You can watch proceedings today from Holyrood.

4 responses to “What’s the University of St Andrews (Degrees in Medicine and Dentistry) Bill all about?

  1. A good summary, David. Interestingly the university is also prohibited from awarding degrees in “Midwifery” – which, it seems, is essentially obstetrics – as there were no degrees in midwifery in 1966 – but that was also part of the debate. Of course midwifery is also a controlled subject, so it still can’t do that without permission from SFC.

  2. Durham isn’t able to award medical degrees. The medicine programme (‘Diploma in Medical Studies’) was Phase i of a degree where students transferred to Newcastle for Phase II and award of degree. It was carefully constructed to comply with the 1963 Act.

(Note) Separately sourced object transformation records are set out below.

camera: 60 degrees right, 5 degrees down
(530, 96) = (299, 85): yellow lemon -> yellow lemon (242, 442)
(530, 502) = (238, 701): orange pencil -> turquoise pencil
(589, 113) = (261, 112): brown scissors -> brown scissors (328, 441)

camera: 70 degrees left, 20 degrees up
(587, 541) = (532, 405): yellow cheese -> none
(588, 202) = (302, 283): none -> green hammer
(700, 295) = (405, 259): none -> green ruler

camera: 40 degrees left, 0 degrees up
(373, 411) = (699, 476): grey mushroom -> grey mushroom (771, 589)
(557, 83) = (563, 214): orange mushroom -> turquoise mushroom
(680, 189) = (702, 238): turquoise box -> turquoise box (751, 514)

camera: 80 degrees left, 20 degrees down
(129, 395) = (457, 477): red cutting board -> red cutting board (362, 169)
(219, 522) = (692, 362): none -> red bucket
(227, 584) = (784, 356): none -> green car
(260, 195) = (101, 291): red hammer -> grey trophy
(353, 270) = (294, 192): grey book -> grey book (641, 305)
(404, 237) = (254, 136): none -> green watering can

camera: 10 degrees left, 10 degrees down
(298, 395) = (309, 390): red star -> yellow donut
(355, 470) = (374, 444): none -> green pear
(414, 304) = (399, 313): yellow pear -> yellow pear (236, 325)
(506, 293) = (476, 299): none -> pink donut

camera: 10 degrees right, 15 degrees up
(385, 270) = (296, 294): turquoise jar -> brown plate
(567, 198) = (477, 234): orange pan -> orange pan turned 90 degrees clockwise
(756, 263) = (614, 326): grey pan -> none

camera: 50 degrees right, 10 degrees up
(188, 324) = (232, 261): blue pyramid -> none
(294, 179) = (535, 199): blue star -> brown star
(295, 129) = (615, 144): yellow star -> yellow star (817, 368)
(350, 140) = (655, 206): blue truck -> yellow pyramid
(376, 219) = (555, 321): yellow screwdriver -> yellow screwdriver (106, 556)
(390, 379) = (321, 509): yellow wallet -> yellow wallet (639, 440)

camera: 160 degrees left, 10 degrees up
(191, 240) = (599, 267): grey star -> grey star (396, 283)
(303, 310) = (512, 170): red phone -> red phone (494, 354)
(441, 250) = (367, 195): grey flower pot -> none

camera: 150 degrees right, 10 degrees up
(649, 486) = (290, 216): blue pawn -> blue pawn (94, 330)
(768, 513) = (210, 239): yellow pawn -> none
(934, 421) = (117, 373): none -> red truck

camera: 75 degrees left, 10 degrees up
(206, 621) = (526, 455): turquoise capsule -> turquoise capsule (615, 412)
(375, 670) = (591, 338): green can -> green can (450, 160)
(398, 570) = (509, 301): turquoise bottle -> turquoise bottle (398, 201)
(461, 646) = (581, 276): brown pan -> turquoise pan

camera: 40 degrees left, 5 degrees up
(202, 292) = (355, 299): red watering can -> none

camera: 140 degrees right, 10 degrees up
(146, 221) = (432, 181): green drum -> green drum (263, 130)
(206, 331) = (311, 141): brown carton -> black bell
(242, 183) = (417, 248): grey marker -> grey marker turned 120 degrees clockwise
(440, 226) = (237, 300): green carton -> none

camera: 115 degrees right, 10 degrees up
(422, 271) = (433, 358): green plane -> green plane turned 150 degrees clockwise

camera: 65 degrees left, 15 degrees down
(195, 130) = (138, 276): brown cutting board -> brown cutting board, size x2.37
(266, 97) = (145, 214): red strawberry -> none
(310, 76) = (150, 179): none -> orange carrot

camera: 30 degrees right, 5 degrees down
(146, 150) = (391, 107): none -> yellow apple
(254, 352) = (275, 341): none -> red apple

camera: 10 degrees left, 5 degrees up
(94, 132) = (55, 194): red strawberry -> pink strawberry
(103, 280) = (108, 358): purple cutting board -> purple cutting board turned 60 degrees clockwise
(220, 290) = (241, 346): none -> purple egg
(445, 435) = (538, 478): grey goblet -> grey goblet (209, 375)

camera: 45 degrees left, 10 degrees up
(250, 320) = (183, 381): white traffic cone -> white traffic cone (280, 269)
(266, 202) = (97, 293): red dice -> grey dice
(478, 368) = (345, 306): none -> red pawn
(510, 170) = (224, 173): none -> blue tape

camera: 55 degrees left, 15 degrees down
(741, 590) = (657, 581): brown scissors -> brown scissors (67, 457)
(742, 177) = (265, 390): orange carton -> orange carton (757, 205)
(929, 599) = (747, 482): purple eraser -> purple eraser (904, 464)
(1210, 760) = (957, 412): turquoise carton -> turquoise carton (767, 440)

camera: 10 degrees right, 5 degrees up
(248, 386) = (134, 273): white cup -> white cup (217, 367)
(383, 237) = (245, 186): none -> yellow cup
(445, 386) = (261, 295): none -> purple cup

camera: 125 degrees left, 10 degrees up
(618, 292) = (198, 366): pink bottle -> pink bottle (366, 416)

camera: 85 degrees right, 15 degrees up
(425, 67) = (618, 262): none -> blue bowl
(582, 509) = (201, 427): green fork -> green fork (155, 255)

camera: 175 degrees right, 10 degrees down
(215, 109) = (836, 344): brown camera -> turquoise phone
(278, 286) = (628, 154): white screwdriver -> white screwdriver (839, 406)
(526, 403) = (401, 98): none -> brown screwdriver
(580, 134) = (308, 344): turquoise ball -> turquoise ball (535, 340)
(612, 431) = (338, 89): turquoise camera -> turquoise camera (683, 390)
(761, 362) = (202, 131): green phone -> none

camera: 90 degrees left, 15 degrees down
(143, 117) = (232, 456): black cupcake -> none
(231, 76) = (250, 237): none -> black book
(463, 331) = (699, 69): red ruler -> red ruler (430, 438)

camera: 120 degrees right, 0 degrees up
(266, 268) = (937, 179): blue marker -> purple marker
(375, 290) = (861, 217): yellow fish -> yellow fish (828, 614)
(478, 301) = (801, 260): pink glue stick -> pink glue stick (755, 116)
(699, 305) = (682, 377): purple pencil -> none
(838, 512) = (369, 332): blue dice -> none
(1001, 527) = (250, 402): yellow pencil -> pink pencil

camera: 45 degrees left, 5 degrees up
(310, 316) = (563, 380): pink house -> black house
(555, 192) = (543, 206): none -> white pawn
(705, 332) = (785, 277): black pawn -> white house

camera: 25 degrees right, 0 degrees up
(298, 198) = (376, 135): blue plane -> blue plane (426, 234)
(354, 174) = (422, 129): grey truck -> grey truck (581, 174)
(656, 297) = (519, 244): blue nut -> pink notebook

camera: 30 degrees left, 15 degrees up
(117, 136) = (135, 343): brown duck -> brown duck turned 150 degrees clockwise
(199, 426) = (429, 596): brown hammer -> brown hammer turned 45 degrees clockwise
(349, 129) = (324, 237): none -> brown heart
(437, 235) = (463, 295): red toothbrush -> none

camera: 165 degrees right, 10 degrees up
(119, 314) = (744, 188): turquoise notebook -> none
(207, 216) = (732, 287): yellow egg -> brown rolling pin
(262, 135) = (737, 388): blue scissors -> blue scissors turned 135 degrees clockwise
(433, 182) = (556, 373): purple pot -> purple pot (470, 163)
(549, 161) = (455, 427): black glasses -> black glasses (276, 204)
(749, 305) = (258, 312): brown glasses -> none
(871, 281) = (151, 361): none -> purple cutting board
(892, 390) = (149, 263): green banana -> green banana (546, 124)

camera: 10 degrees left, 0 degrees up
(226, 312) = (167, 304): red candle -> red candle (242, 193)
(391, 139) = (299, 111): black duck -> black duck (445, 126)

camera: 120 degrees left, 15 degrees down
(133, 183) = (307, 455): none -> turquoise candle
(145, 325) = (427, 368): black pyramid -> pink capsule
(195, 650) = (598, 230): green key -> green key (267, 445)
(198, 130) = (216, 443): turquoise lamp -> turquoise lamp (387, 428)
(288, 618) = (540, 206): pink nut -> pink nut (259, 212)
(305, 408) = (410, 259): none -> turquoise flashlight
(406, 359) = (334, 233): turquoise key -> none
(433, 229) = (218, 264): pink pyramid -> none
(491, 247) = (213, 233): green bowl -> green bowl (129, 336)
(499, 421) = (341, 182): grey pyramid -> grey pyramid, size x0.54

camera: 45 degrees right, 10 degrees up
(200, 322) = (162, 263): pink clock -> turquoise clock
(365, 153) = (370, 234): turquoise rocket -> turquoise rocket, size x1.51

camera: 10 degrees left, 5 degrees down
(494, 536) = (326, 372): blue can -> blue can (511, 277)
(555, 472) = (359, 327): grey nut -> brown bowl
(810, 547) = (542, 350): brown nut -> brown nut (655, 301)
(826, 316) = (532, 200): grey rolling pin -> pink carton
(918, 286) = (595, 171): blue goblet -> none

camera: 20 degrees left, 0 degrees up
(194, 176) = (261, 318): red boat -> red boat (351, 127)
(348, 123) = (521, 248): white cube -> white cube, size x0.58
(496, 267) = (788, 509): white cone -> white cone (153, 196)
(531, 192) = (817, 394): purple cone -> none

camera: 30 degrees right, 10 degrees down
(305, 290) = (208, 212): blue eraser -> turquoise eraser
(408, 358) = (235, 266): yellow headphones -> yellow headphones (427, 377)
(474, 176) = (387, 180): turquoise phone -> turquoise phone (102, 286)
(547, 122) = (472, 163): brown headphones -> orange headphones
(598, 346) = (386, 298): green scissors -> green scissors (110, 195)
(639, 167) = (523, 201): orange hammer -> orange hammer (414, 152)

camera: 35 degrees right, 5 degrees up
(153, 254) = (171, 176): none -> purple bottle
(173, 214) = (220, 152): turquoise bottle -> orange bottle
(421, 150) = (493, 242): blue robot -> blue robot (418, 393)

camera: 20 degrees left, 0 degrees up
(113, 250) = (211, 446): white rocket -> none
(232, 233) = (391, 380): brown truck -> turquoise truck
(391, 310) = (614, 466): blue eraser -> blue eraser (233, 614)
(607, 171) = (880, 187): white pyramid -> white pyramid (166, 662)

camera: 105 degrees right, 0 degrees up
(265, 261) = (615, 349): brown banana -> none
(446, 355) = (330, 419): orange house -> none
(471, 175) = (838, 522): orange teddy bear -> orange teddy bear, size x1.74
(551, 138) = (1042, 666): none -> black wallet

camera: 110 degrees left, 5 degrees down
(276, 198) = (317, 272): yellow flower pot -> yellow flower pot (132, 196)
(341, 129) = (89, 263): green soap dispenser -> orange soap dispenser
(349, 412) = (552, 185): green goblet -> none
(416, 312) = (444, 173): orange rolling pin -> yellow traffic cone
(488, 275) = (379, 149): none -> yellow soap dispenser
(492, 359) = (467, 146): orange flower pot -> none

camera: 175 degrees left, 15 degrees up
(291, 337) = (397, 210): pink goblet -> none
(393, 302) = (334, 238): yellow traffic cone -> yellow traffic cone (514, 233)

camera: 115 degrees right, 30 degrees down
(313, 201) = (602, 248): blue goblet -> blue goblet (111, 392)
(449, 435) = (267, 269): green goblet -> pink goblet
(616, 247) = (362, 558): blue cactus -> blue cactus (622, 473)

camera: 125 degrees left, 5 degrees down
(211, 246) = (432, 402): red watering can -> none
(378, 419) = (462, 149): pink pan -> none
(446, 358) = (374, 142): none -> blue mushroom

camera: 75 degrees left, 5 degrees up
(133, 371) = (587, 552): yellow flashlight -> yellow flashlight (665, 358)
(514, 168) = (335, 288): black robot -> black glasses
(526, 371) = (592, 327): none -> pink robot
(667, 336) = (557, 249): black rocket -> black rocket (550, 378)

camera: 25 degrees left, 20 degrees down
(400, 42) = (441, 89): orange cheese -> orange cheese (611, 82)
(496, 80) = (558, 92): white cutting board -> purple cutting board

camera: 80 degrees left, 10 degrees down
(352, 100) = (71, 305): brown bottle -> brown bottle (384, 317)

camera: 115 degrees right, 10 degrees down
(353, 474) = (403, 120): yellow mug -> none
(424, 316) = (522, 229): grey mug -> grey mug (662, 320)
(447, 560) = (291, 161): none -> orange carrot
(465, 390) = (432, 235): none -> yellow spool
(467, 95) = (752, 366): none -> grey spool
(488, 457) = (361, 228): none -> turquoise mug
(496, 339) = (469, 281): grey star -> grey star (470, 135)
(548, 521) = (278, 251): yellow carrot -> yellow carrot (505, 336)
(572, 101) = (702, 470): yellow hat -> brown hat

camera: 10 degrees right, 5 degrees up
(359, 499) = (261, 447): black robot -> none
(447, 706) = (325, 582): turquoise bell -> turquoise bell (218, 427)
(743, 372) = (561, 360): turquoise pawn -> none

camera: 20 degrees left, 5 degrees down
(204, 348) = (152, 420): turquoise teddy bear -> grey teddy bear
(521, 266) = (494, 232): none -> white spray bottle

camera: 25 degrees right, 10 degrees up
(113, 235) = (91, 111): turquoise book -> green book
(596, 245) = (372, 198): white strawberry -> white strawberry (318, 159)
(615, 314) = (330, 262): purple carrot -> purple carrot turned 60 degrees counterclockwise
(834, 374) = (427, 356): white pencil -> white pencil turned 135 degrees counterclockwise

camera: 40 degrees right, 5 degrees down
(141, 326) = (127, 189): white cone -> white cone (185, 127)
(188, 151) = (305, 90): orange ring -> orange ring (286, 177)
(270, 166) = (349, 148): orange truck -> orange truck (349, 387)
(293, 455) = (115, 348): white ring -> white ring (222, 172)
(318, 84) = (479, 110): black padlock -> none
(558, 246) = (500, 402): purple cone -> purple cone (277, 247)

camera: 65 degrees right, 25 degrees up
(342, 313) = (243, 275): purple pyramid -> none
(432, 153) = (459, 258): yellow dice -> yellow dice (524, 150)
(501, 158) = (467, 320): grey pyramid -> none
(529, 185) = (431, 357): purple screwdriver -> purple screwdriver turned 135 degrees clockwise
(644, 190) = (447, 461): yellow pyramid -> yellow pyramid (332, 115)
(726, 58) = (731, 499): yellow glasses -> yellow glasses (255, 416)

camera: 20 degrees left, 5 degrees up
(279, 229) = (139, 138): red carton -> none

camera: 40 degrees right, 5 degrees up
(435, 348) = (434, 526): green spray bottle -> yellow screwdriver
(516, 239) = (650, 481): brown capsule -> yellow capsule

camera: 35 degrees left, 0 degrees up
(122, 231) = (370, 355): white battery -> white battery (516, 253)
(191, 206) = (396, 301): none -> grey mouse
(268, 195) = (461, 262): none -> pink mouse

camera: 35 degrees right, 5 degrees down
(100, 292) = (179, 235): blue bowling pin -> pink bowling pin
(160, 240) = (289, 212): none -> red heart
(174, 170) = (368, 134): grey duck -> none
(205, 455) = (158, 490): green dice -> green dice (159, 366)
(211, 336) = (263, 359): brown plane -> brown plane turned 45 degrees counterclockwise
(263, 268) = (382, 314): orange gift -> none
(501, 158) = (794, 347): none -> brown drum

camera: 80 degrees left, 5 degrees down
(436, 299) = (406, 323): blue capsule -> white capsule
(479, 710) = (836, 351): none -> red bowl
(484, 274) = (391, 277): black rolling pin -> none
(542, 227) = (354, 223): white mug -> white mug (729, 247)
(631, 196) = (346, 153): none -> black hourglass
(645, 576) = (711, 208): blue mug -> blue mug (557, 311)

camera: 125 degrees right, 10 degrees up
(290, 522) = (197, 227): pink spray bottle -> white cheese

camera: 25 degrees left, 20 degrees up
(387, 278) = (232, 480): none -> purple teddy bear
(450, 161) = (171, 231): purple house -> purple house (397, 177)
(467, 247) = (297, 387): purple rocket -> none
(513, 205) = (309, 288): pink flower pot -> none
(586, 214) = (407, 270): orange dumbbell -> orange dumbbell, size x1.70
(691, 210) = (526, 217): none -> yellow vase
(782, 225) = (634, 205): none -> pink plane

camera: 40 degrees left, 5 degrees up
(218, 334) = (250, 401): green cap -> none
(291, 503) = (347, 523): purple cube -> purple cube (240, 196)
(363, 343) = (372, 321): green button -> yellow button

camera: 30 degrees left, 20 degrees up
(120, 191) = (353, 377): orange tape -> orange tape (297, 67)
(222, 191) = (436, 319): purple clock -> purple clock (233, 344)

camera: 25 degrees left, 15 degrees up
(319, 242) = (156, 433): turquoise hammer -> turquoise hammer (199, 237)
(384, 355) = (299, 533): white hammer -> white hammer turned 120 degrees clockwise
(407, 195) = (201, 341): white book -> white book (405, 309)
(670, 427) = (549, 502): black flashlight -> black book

  3. “Only in Scotland.” I think this misses the point that the location of the University of St Andrews as an ‘ancient’ university was dictated by ecclesiastical principles rather than the need to serve a population. There are less than 20,000 people living in St Andrews itself – it’s a big village. Dundee is Scotland’s fourth largest city and is only 13 miles away. Medical Schools are a hugely expensive investment for the taxpayer and do need to have proper access to NHS facilities and centres of population. Unlike the English tradition, there has been a more rational approach to planning in Scottish HE, over decades, and of course Scottish-domiciled undergraduates pay no fees so it is an important element of public spending. I see nothing wrong with the Scottish Parliament/Government, and before it the Scottish Office Education Department, attempting to bring some rational organisation and planning to the training of medics rather than leave everything to the vagaries of the market. Hopefully agreement can be reached between the various parties that provides cost effective and sustainable medical training that produces value for money for the taxpayer like me stumping up for it – we are going to need it in the future.